An Empirical Investigation of Catastrophic Forgetting in Gradient-Based Neural Networks
Ian J. Goodfellow
and
Mehdi Mirza
and
Da Xiao
and
Aaron Courville
and
Yoshua Bengio
arXiv e-Print archive - 2013 via Local arXiv
Keywords:
stat.ML, cs.LG, cs.NE
First published: 2013/12/21 (10 years ago) Abstract: Catastrophic forgetting is a problem faced by many machine learning models
and algorithms. When trained on one task, then trained on a second task, many
machine learning models "forget" how to perform the first task. This is widely
believed to be a serious problem for neural networks. Here, we investigate the
extent to which the catastrophic forgetting problem occurs for modern neural
networks, comparing both established and recent gradient-based training
algorithms and activation functions. We also examine the effect of the
relationship between the first task and the second task on catastrophic
forgetting.
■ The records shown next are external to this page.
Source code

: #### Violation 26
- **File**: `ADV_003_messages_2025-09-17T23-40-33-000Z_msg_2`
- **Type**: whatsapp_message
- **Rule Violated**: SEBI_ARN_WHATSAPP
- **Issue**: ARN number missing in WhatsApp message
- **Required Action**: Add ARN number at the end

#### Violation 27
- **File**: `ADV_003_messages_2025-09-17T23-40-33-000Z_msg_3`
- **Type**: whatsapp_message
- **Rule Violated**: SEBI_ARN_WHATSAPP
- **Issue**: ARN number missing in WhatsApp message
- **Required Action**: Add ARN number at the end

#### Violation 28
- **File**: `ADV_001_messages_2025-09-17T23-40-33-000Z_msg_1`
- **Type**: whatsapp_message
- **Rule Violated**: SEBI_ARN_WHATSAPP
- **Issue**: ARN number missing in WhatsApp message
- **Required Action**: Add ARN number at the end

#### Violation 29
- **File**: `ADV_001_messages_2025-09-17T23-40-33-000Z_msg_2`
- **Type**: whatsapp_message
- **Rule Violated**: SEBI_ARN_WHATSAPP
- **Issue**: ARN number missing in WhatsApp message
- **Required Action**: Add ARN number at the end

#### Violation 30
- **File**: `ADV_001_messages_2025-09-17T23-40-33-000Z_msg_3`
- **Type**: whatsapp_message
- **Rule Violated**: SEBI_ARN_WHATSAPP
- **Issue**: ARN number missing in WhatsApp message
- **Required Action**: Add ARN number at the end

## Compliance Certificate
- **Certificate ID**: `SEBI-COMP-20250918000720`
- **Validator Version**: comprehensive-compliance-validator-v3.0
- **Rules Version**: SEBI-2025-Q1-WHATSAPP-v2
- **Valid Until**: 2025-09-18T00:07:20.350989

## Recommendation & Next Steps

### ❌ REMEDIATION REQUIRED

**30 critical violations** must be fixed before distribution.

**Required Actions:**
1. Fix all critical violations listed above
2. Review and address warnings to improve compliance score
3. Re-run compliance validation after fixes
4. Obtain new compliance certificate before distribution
We find that it is always best to train using the dropout
algorithm--the dropout algorithm is consistently best at adapting to the new
task, remembering the old task, and has the best tradeoff curve between these
two extremes. We find that different tasks and relationships between tasks
result in very different rankings of activation function performance. This
suggests the choice of activation function should always be cross-validated.